Titel: Brunetti 06 - Sanft entschlafen
Autoren: Donna Leon
Vom Netzwerk:
vor Gericht gestanden. Die können mich wegen etwas, was ein paar kleine Mädchen erzählt haben, nicht einfach ins Gefängnis stecken, ohne Gerichtsverhandlung, ohne Urteil.«
    »Sie wurden wegen nichts verurteilt. Sie werden als Seelsorger dorthin versetzt.«
    »Wie? Als Seelsorger?«
    »Ja. Damit Sie sich um die Seelen der Sünder kümmern.«
    »Aber das sind gefährliche Männer«, erklärte Benevento, der seine Stimme nur mühsam ruhig hielt.
    »So ist es.«
    »Was?«
    »Es sind Männer. Auf Asinara gibt es keine jungen Mädchen.«
    Benevento sah sich mit irrem Blick im Zimmer um, ob nicht irgendein vernünftiges Ohr hörte, was man ihm antat. »Aber das können die nicht machen. Ich lege mein Amt nieder. Ich gehe nach Rom.« Diesen letzten Satz brüllte er.
    »Sie werden am Ersten kommenden Monats abreisen«, sagte Brunetti mit eisiger Ruhe. »Das Patriarchat stellt ein Boot, dann wird ein Auto Sie nach Civitavecchia bringen und dafür sorgen, daß Sie das wöchentliche Schiff zur Gefängnisinsel besteigen. Bis dahin haben Sie Ihr Pfarrhaus nicht zu verlassen.
    Wenn Sie es doch tun, werden Sie verhaftet.«
    »Verhaftet?« polterte Benevento. »Wofür denn?«
    Brunetti beantwortete diese Frage nicht. »Sie haben zwei Tage Zeit zur Vorbereitung.«
    »Und wenn ich einfach nicht gehe?« fragte Benevento im Ton dessen, der es gewöhnt ist, vom hohen moralischen Roß herunter zu sprechen.
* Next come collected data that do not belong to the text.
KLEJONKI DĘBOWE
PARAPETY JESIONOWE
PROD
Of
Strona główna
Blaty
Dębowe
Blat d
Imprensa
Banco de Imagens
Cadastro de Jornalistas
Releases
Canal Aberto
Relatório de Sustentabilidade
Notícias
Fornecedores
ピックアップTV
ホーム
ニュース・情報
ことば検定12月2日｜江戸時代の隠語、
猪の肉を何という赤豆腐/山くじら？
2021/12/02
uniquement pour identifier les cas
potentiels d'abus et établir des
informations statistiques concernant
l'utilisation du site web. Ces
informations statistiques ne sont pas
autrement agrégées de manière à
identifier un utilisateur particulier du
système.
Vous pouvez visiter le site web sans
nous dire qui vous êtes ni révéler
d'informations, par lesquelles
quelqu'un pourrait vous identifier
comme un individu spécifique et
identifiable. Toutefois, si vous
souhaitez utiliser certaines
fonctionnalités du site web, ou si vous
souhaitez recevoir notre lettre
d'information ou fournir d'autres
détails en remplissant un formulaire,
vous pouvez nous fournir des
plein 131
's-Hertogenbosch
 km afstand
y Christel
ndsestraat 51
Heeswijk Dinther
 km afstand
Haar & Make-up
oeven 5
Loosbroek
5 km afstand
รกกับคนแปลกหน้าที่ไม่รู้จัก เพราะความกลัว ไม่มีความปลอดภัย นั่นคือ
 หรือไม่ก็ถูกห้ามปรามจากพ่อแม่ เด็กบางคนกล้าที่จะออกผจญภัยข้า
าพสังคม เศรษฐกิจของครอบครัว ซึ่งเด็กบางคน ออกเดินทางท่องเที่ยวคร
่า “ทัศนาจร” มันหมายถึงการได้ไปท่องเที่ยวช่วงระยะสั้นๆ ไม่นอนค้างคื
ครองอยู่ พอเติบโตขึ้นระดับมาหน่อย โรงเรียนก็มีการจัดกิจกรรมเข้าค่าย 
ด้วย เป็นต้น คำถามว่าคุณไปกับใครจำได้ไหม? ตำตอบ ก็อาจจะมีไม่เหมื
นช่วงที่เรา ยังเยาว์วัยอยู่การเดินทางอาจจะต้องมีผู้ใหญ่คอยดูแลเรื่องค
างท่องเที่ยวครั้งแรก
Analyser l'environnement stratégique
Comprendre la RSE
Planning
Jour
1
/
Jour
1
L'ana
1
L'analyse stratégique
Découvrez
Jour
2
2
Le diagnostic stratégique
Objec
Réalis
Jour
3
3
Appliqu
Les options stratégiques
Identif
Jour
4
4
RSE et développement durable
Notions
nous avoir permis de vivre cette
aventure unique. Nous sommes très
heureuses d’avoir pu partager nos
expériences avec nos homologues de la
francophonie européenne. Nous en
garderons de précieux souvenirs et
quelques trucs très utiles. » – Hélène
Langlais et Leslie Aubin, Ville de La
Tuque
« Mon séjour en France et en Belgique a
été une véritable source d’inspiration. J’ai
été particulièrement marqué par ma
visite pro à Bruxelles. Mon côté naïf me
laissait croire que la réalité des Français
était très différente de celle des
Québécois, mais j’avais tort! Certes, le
Brunetti antwortete nicht, weshalb der andere seine Frage wiederholte. »Und wenn ich nicht gehe?«
    »Dann bekommen die Eltern dieser drei Mädchen anonyme Briefe, in denen steht, wo Sie sich aufhalten. Und was Sie hier gemacht haben.«
    Beneventos Schock war offenkundig, dann die Angst, so unmittelbar und greifbar, daß er die Frage nicht Unterdrücken konnte: »Was werden die tun?«
    »Wenn Sie Glück haben, verständigen sie die Polizei.«
    »Was meinen Sie damit, wenn ich Glück habe?«
    »Nichts anderes, als was ich gesagt habe. Wenn Sie Glück haben.« Brunetti ließ ein paar Sekunden verstreichen, dann sagte er: »Serafina Reato hat sich letztes Jahr erhängt. Sie hatte sich ein Jahr lang bemüht, bei irgend jemandem Glauben zu finden, aber keiner wollte ihr zuhören. Sie hat gesagt, daß sie es täte, weil ihr keiner glaubte. Jetzt glaubt man ihr.«
    Benevento riß für einen Moment die Augen weit auf, sein Mund zog sich zu einem engen Rund zusammen. Umschlag und Brief fielen zu Boden, aber Benevento merkte es nicht.
    »Wer sind Sie?« fragte er.
    »Sie haben zwei Tage Zeit«, war Brunettis Antwort. Er stieg mit einem Schritt über die zwei Stücke Papier auf dem Boden und ging zur Tür. Die Hände schmerzten ihn, weil er sie die ganze Zeit zu Fäusten geballt an seinen Oberschenkeln gehalten hatte. Er blickte sich im Weggehen nicht einmal mehr um. Auch schlug er die Tür nicht zu.
    Draußen entfernte Brunetti sich rasch vom Pfarrhaus und bog in eine schmale calle ein, die erste, die er sah, und die ihn zum Canal Grande führen würde. Als er schließlich ans Wasser kam, wo es nicht mehr weiterging, blieb er stehen und schaute zu den Häusern auf der anderen Seite hinüber. Ein Stückchen nach rechts stand der Palazzo, in dem Lord Byron eine Zeitlang gelebt hatte, und in dem daneben hatte Brunettis erste Freundin gewohnt. Boote glitten vorbei und trugen den Tag und seine Gedanken mit sich fort.
    Er empfand keinen Triumph ob seines billigen Sieges; ihn erfüllte höchstens Traurigkeit über diesen Mann und sein elendes, verhunztes Leben. Dem Priester war das Handwerk gelegt, wenigstens für so lange, wie man ihn dank Conte Graziös Macht und Beziehungen auf der Insel festhalten konnte. Brunetti dachte an die Warnung, die er von dem anderen Geistlichen erhalten hatte, und an die Macht und Beziehungen, die hinter dieser Drohung steckten.
    Plötzlich platschten zwei schwarzköpfige Möwen so heftig aufs Wasser, daß es Brunettis Schuhe bespritzte, und begannen um ein Stückchen Brot zu kämpfen. Schnabel an Schnabel rissen sie es zwischen sich hin und her, kreischend und krächzend. Dann schluckte eine von ihnen es hinunter, und gleich darauf beruhigten sich die beiden Vögel und trieben friedlich nebeneinander auf dem Wasser.
    Brunetti blieb eine Viertelstunde dort stehen, bis der Krampf aus seinen Händen gewichen war. Dann steckte er sie in die Jackentaschen, nahm Abschied von dem Möwenpaar und ging durch die calle zurück nach Hause.